After alleged illegal activity on town-owned property at West Hook mountain was brought to light by community activists, the Town of Clarkstown has been working to resolve issues of unpermitted development and illegal tree removal. On June 1, Judge Scott Ugell heard one of the three charges in the case against the property owner of 20 Old Stone Road.
The property owner’s attorney, Donald Feerick, discussed the soil disturbance charge, which involves the unauthorized leveling of a slope adjacent to the property. The town accused the property owner of not obtaining a permit to complete the work that was done. Feerick said a stormwater management plan was submitted to the town for resolution.
If the town accepts the plan his client submitted, “the soil disturbance issue will be resolved,” said Feerick. The attorney went on to say that the resolution of this particular issue will not resolve the other charges levied against his client.
The property owner has also been accused of illegally removing a section of trees on both his own, and town property and illegally adding a second-floor to his home. A gate that the owner had also constructed, has already been removed following a government survey that revealed the structure rested on public property.
Some community members have expressed dissatisfaction with the town’s handling of this case.
Milo Barney disagreed with Clarkstown’s decision to separate the charges against the property owner. “The decision to divide the cases seems to diminish the importance of the real issue,” said Barney. “The destruction of park property, and the post facto permit policy that Clarkstown practices.”
Marvin Baum, the activist who initially reported the destruction of town trees, noted that other residents have been fined for much smaller violations. “A town that has prided itself on being tough on violations, seemingly is just giving a pass for reasons that are inexplicable at this point at least to the public eye,” said Baum. “And that is what is very concerning to me and I think many other people, that they feel that some people get treated differently.”
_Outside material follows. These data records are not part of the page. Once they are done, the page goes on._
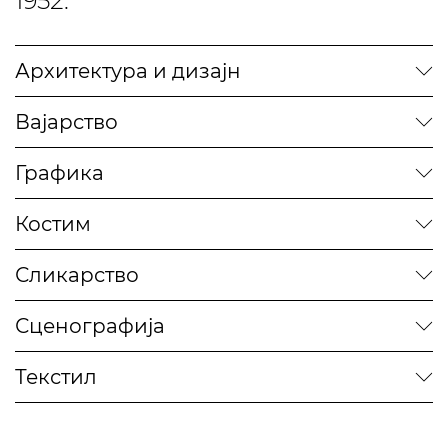
1952.
Архитектура и дизајн
Вајарство
Графика
Костим
Сликарство
Сценографија
Текстил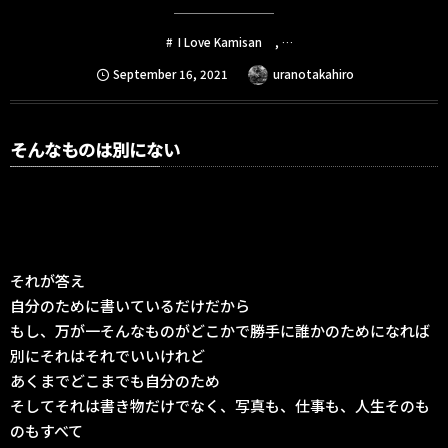
I Love Kamisan
, …
September
16
,
2021
uranotakahiro
そんなものは別にない
それが答え
自分のために書いているだけだから
もし、万が一そんなものがどこかで勝手に誰かのためになれば
別にそれはそれでいいけれど
あくまでどこまでも自分のため
そしてそれは書き物だけでなく、写真も、仕事も、人生そのも
のもすべて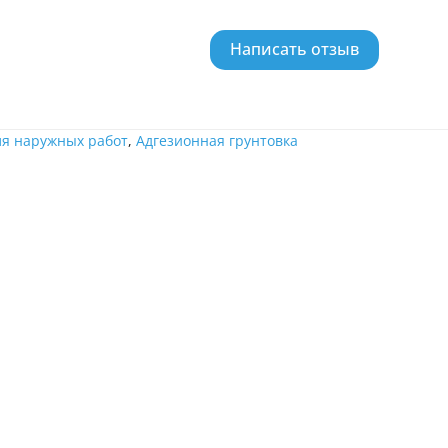
Написать отзыв
ля наружных работ
,
Адгезионная грунтовка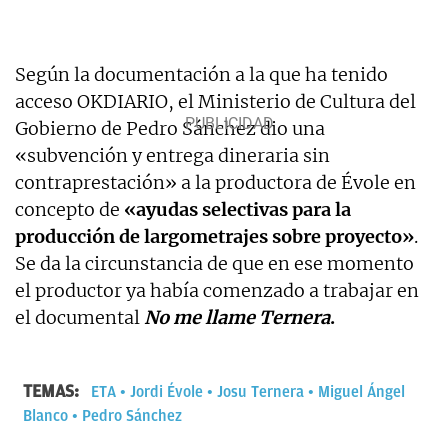
Según la documentación a la que ha tenido
acceso OKDIARIO, el Ministerio de Cultura del
Gobierno de Pedro Sánchez dio una
«subvención y entrega dineraria sin
contraprestación» a la productora de Évole en
concepto de
«ayudas selectivas para la
producción de largometrajes sobre proyecto»
.
Se da la circunstancia de que en ese momento
el productor ya había comenzado a trabajar en
el documental
No me llame Ternera
.
TEMAS:
ETA
Jordi Évole
Josu Ternera
Miguel Ángel
Blanco
Pedro Sánchez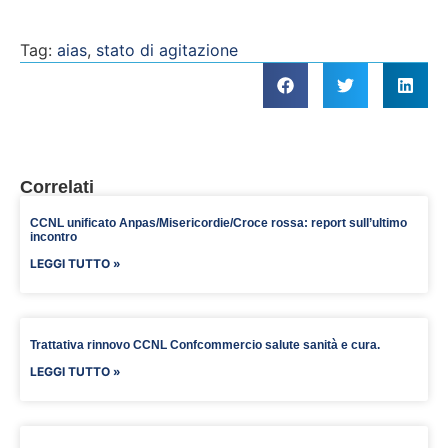
Tag:
aias
,
stato di agitazione
Correlati
CCNL unificato Anpas/Misericordie/Croce rossa: report sull’ultimo
incontro
LEGGI TUTTO »
Trattativa rinnovo CCNL Confcommercio salute sanità e cura.
LEGGI TUTTO »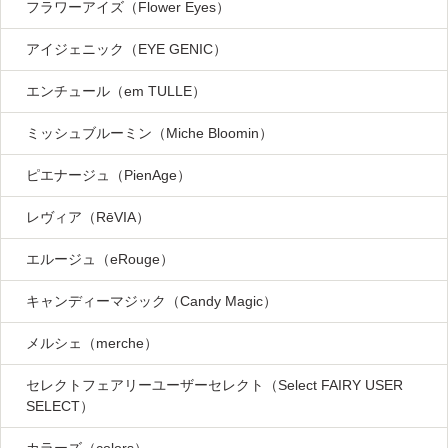
フラワーアイズ（Flower Eyes）
アイジェニック（EYE GENIC）
エンチュール（em TULLE）
ミッシュブルーミン（Miche Bloomin）
ピエナージュ（PienAge）
レヴィア（RēVIA）
エルージュ（eRouge）
キャンディーマジック（Candy Magic）
メルシェ（merche）
セレクトフェアリーユーザーセレクト（Select FAIRY USER
SELECT）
The town has not yet concluded its criminal investigation regarding the illegal tree removal adjacent to the property owner. In a letter addressed to town attorney Leslie Kahn, New-York-New Jersey Trail Conference Executive Director Joshua Howard urged the town to “not to move forward on any settlement until the Clarkstown Police have fully completed their investigation,” wrote Howard. Baum and other community members share this sentiment.
We reached out to the Town Supervisor’s Office for more information about the case and will report any updates.
The soil disturbance charge will be brought to trial on June 29, at 9:30 a.m.